The present invention concerns a spinning ring made from steel for ring spinning and ring twisting machines with a traveller guide surface, the spinning ring being provided with a hardened structure and with an outer layer into which a non-metal is incorporated by diffusion.
A known spinning ring of the above mentioned type (e.g. as disclosed in U.S. Pat. No. 2,987,871 or U.S. Pat. No. 3,084,501) is subjected, for manufacture after shaping, to a case-hardening operation at 830.degree. C. and subsequently to a sulfuration process in a salt bath at about 565.degree. C. As a result of such processing a soft sulfur-containing surface layer of a thickness ranging from 50.mu. to several tenths of a millimeter is obtained. Subsequently a further case-hardening or induction-hardening process is effected at approximately 855.degree. C. for restoring the hardness lost during the sulfuration process. The outer, hardened layer possesses lubricating properties owing to the incorporated sulfur, which permit a reduction of the running in time required for the traveller. This running-in layer, however, can be worn off completely by the traveller. Thus, the ring not only loses the desirable lubricating properties of the traveller guide surfaces, but also the hardened, surlfur-free steel base is laid bare, in such manner that the known disadvantages of welding of the traveller and the ring again prevail. The ring, after completion of the hardening process, furthermore no longer is of the required shape, e.g. roundness, achieved by the shaping process because the shape is impaired, as is well known, by the hardening processes effected at a temperature above the structure transition temperature. A possible unroundness, possibly corrected in the outer layer, thus again influences the traveller on the hardened steel base. The known spinning rings with hardened structure thus do not possess the desired properties required for the finished operable ring.

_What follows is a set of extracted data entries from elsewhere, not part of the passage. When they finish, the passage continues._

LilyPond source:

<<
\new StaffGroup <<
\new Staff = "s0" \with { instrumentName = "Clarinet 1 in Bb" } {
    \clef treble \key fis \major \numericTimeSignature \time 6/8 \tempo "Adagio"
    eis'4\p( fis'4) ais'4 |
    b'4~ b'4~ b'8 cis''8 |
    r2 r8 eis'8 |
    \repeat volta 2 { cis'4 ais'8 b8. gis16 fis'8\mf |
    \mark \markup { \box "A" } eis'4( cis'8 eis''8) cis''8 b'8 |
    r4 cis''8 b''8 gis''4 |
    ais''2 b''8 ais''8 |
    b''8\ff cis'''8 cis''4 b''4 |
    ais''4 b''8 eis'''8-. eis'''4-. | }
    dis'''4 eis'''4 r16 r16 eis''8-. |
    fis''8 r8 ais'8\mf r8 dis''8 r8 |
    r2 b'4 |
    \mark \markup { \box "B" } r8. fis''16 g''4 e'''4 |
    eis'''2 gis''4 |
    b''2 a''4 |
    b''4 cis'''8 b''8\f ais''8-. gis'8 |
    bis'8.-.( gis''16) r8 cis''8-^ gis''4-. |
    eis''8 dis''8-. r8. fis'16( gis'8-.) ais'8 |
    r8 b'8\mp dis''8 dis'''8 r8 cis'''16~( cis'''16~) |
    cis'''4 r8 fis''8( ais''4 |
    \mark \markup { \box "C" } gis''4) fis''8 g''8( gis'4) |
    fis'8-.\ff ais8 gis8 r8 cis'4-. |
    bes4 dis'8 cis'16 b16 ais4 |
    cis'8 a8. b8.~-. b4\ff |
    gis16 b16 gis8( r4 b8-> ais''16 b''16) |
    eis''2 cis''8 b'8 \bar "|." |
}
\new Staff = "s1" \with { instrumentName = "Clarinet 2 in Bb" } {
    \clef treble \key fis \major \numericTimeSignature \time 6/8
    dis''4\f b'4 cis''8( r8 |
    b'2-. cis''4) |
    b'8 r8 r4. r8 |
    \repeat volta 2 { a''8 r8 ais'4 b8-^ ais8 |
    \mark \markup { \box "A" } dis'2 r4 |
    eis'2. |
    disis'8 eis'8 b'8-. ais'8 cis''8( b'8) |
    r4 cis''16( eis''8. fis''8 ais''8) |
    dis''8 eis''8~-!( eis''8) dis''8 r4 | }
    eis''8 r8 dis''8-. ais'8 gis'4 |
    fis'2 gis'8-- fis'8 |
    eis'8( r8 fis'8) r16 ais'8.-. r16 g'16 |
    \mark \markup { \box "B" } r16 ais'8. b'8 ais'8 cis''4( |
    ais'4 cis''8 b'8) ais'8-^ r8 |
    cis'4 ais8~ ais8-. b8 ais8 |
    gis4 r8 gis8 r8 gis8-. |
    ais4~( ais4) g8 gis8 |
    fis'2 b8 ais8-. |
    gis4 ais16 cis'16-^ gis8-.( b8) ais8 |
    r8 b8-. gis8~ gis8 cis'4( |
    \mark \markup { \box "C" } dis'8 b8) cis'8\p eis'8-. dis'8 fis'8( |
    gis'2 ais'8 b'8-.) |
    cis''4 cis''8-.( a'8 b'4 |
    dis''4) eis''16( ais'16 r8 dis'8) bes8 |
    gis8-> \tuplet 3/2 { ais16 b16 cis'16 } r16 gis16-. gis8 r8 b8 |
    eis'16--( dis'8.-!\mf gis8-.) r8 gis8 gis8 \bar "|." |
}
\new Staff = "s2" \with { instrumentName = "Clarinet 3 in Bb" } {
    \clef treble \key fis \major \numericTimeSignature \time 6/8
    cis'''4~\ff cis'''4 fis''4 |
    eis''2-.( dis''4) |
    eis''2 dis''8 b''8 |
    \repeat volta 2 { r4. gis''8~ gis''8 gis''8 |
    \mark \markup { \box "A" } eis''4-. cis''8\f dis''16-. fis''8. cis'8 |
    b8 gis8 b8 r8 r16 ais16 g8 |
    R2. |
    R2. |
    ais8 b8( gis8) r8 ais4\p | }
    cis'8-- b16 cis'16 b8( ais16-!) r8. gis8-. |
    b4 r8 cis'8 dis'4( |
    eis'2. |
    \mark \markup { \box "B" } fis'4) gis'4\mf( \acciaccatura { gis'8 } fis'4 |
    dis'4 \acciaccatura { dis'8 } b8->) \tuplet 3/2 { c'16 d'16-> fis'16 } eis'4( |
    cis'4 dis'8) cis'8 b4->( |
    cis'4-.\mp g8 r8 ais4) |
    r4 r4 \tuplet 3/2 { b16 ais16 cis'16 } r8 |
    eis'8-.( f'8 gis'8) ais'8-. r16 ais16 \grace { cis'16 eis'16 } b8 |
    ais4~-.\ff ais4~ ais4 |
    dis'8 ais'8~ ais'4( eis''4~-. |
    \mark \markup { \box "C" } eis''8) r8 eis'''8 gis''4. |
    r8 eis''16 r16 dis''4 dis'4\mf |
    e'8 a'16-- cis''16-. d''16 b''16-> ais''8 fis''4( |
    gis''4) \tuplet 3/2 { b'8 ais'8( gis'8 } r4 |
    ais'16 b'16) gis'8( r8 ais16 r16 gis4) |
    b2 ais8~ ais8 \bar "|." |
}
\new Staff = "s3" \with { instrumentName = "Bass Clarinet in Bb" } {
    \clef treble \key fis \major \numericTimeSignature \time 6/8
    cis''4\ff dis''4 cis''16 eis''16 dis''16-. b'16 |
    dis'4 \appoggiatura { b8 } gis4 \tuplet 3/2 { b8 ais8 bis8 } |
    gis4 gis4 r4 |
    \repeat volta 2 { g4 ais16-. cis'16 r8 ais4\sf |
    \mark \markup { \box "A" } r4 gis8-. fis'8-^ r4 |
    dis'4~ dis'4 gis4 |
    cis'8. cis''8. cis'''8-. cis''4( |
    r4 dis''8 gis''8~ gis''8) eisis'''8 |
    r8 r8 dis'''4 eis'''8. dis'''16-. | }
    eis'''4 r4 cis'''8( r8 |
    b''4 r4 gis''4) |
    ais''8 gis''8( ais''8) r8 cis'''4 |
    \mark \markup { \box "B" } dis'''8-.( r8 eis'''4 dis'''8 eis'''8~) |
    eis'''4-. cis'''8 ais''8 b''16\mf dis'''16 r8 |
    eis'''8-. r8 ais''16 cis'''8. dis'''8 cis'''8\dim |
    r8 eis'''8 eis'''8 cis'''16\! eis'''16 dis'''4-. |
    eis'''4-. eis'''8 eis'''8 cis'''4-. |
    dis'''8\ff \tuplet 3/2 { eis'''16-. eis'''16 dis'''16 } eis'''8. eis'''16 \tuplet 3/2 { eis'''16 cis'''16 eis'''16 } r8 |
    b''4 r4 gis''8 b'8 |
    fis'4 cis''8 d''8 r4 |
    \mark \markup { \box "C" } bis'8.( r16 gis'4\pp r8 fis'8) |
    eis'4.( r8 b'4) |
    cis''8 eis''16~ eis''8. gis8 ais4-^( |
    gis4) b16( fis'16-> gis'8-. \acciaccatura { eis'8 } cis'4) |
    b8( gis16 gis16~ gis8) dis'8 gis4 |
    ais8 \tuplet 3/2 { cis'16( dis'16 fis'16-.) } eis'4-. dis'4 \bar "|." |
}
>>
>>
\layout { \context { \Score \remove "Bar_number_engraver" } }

Another known spinning ring of hardened steel (Swiss Pat. No. 430,522) is provided with an outer surface layer of soft, unhardened steel, of a depth of about 3 to 50.mu., which is generated by elimination of the carbon owing to the burning out or annealing during the hardening process, and thus to the avoidance of the structure transformation during the hardening process. Notwithstanding the smoothing action of the traveller during the running-in period during which the soft steel is worn off, a ferritic surface is present due to the de-carbonization, which favours the scoring tendency with respect to the traveller. Also with this known spinning ring the disadvantage persists that, as wear of the soft layer progresses, the traveller reaches the hardened steel base, and that e.g. also the correct dimensions of the ring are impaired by the burning out or annealing process which is effected at temperatures above the structure transition temperature. The absence of an alloy component, eliminated during the hardening process, thus does not eliminate the disadvantages of a ring of hardened steel with a non-metal provided in the surface layer.